En otras palabras: si se incrementa el valor de la marca, se pueden conseguir mayores ingresos por parte de este activo, de forma que se reduzca la necesidad de ingresos por parte de las fuentes “tradicionales”, por las que, como se verá más adelante, el negocio resulta deficitario.
De hecho, ya lo expuso Juan Villoro en su libro “Dios es redondo”: “El fútbol le gusta a demasiada gente como para no ser aprovechado de mil formas distintas. Estamos ante la forma más exitosa de vender zapatos y camisetas. Y esto no es nada comparable con otros negocios.”
Por ello, más que conveniente, es necesario analizar cómo acciones de este calado influyen en el valor de la marca –del club en este caso, pero es igualmente aplicable a cualquier sector.

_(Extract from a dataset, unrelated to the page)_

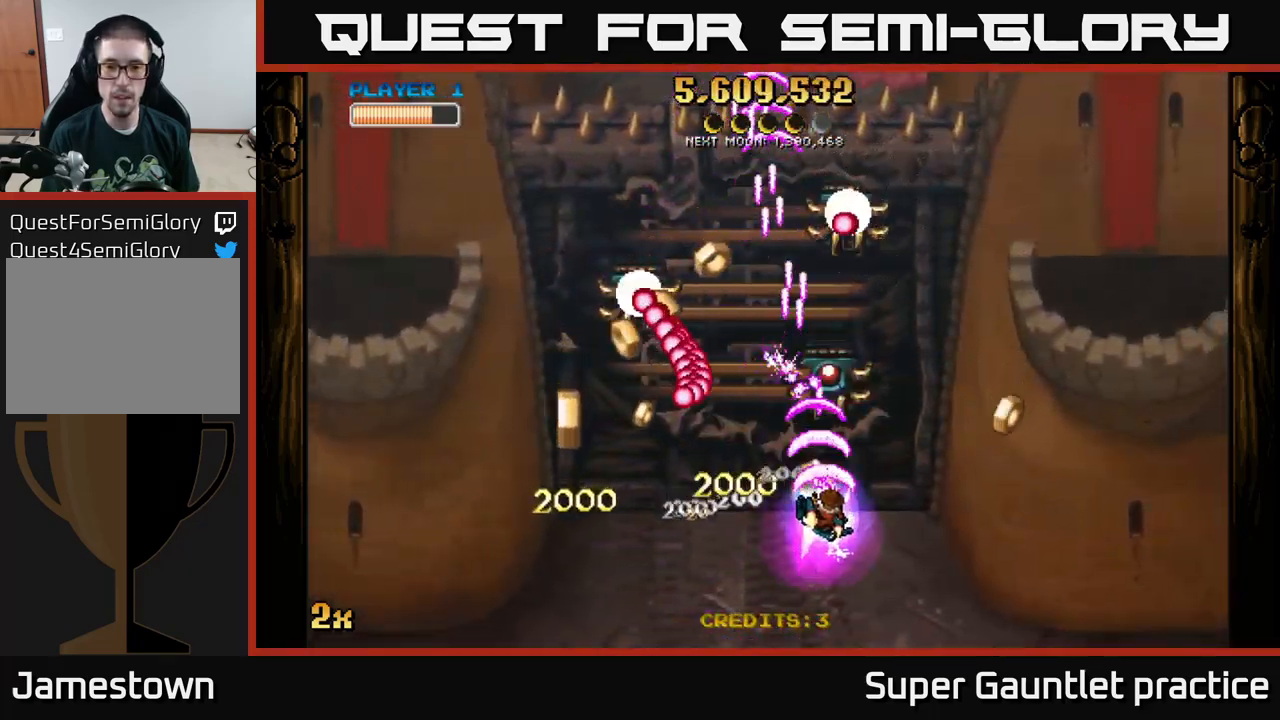
{"buttons": ["A"], "left_stick": "left", "events": [[100, "left_stick", "down-left"], [417, "left_stick", "left"]]}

En este sentido, estas líneas no pretenden dar una opinión al respecto de cuál es el mejor modelo de valoración o evaluación de una marca, dentro o fuera del sector futbolístico, puesto que ya hay suficientes trabajos al respecto.
Lo que se busca aquí es desglosar los diferentes impactos y consecuencias que un fichaje de características similares a los que han asolado las páginas de los periódicos en los últimos meses –como los de Cristiano Ronaldo, Kaká, etc.- puede tener en la marca del club de fútbol que lo lleva a cabo.
Para ello, observaremos la marca como un activo; y todo activo se valora en base a tres características: rentabilidad, crecimiento y riesgo.
Sin embargo, antes de entrar en detalle, es conveniente situar el contexto del fútbol en nuestro país:
De unos años a esta parte, el sector futbolístico ha entrado en una debacle. Especialmente a raíz de la planificación financiera que llevaron a cabo los clubes en base a, lo que ellos consideraban, pingües ingresos provenientes de los derechos de emisión por televisión; con ese dinero que consideraban ya en el bolsillo, los diferentes clubes se lanzaron a una batalla de fichajes, incrementando el precio de las primas.
Para su desgracia, las estimaciones no fueron correctas, y los ingresos provenientes de esa partida son menores de lo previsto. A esto hay que añadir que la Comisión Nacional de la Competencia ha resuelto limitar la duración de los contratos de compra de derechos de fútbol para televisión.
Desgraciadamente, según comunicó Expansión el 16 de julio pasado, los ingresos televisivos son cruciales para los clubes de fútbol, puesto que representan de media el 40% de su facturación total. De hecho, según los datos recogidos en la propuesta de resolución de la CNC, se trata del único ingreso importante a largo plazo del que disponen.
Por ello, según fuentes del sector, la reducción de la duración de los contratos impediría a los clubes amortizar sus fuertes inversiones en fichajes. Además de los ingresos por derechos televisivos existen otros ingresos, denominados “tradicionales”, como la venta de abonos, entradas, etc. Estos, aunque se pudieran incrementar, tampoco podrían hacerlo en exceso –por las propias limitaciones físicas-y, como siempre, los ingresos por vencer campeonatos son más que inciertos –aunque se cuente con una plantilla “de ensueño”.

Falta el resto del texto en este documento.